Pourtant, les mots de Shura trottaient obstinément dans sa tête. Il devait l'admettre, il savait, lui aussi. Si les autres le voyaient également, la chose devait être plus que sûre. Panorea l'aimait, depuis le premier jour. Comme un père, sans doute. Aujourd'hui, peut-être différemment. Peut-être qu'il devait la pousser à partir. A faire le tour du monde. Tiens… c'est une idée pédago intéressante, ça. Il en parlerait à Grand Mouton.
DM se releva, et après un dernier regard sur la vallée, repris sa descente. Demain, il la renverrait à ses camarades. Peut-être qu'elle avait raison. Il ne fallait pas laisser naître trop d'ambiguïté.

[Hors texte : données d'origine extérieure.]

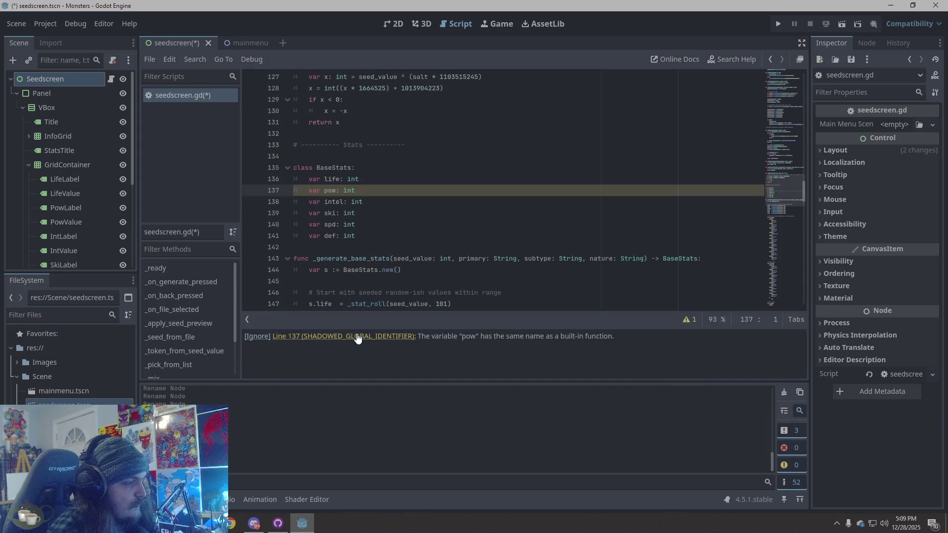
pyautogui.click(690, 320)
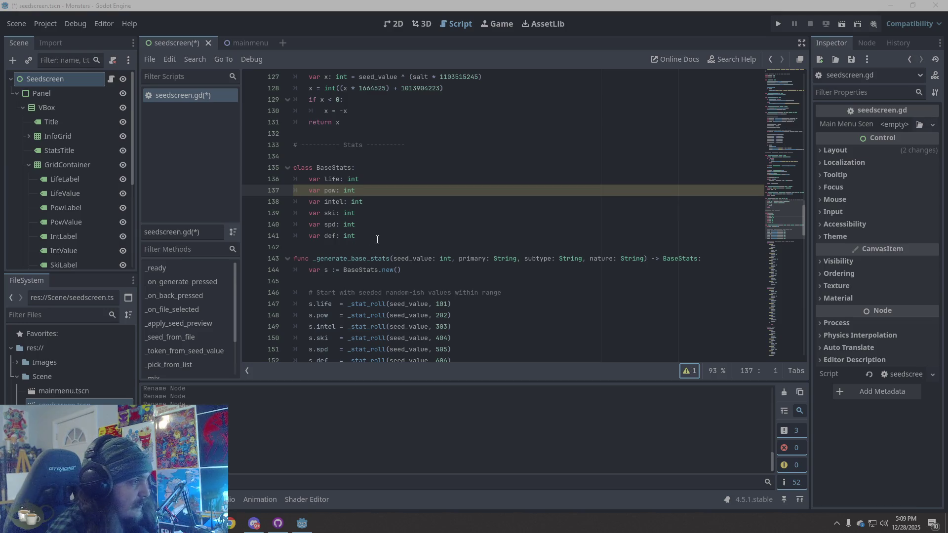
pyautogui.moveTo(365, 237); pyautogui.dragTo(346, 170)
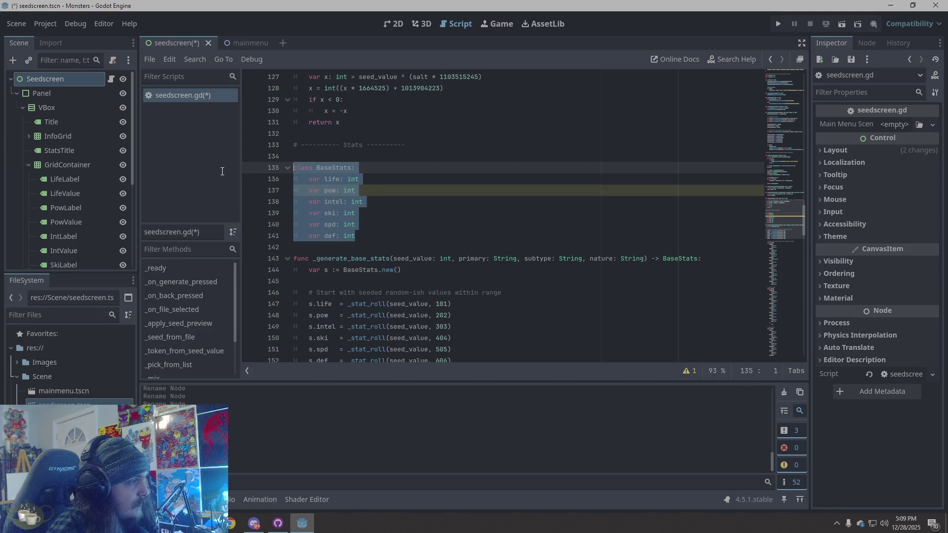
pyautogui.click(365, 237)
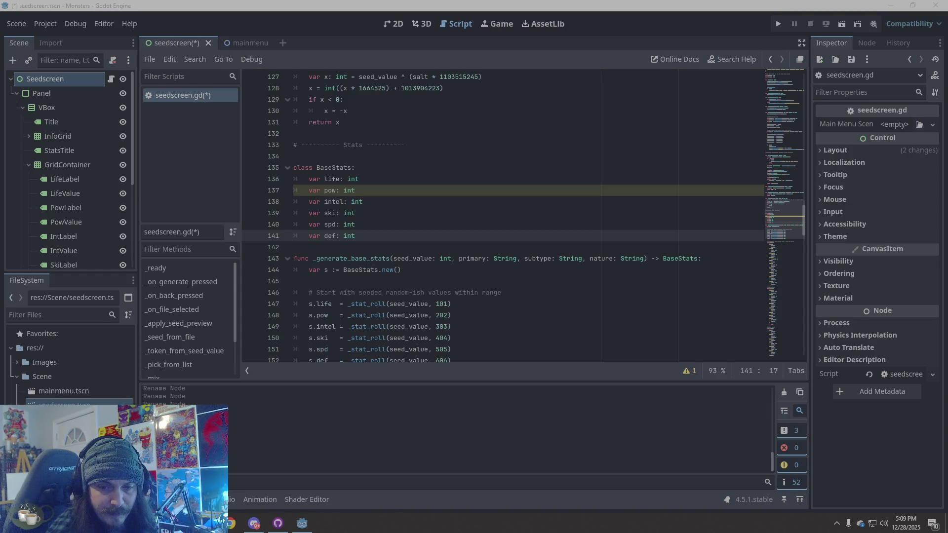
pyautogui.moveTo(257, 236); pyautogui.dragTo(254, 168)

*voir « La creatura bella bianco vestita »
une autre fanfic que j'avais écrite et sur laquelle l'anecdote se base. Oui, j'ai doté Shura de la possession d'un cheval... espagnol. J'avais envie d'enrichir le personnage:)) c'est ça qui est beau avec l'art de l'écriture : la liberté d'imaginer est totale !
** Lu dans une fanfic, je ne sais malheureusement plus laquelle ! J'avais trouvé l'anecdote très drôle (surnom de Shion donné par DM lorsqu'il était enfant), et si l'auteur(e) se manifeste, j'espère qu'il/elle appréciera l'hommage que je lui rends en empruntant ce surnom sympathique.